• [DATA LISTING]:
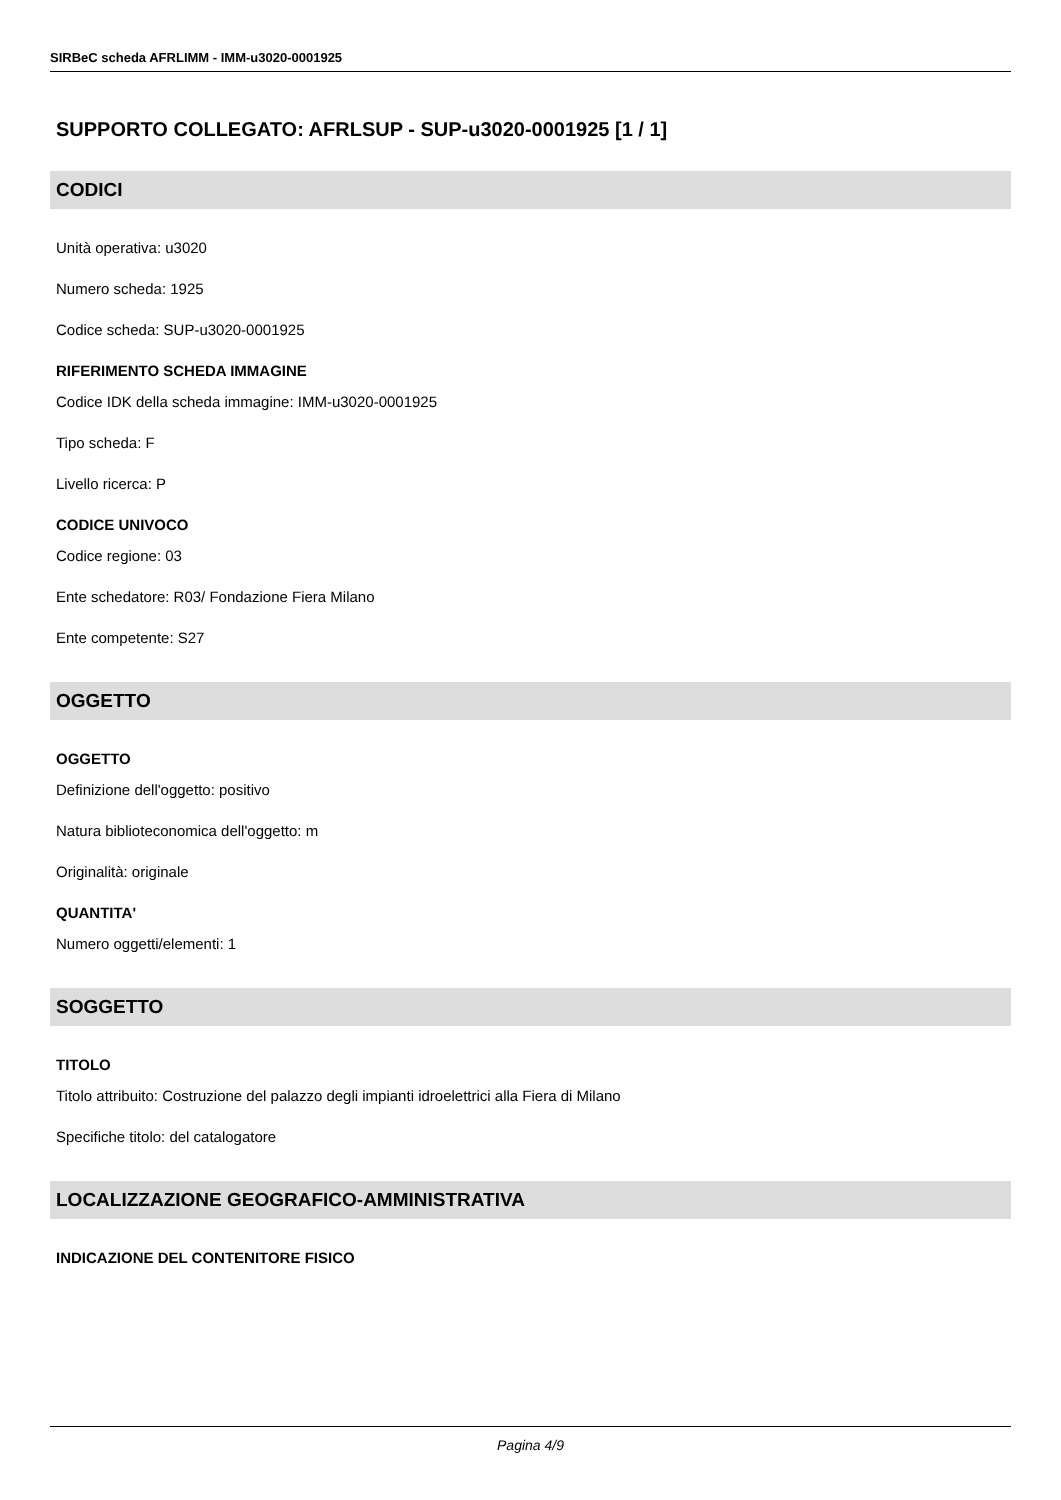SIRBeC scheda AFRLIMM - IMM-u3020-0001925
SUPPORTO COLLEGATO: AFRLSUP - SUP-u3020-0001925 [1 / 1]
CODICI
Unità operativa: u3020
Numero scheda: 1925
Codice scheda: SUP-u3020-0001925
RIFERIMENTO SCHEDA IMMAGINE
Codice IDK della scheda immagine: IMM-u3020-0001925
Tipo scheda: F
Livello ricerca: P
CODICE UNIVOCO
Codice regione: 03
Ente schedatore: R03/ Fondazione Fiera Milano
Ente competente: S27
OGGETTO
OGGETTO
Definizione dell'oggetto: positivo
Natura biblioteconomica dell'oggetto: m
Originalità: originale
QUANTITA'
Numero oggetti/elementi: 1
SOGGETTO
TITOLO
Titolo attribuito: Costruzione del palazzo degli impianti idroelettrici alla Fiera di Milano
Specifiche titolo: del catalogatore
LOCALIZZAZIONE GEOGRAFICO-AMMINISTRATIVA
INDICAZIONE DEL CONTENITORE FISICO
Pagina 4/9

• [EXERCISE DETAILS]: Each line of the entries holding the string "Ente" should be found and copied.

• [ANSWER]:
Ente schedatore: R03/ Fondazione Fiera Milano
Ente competente: S27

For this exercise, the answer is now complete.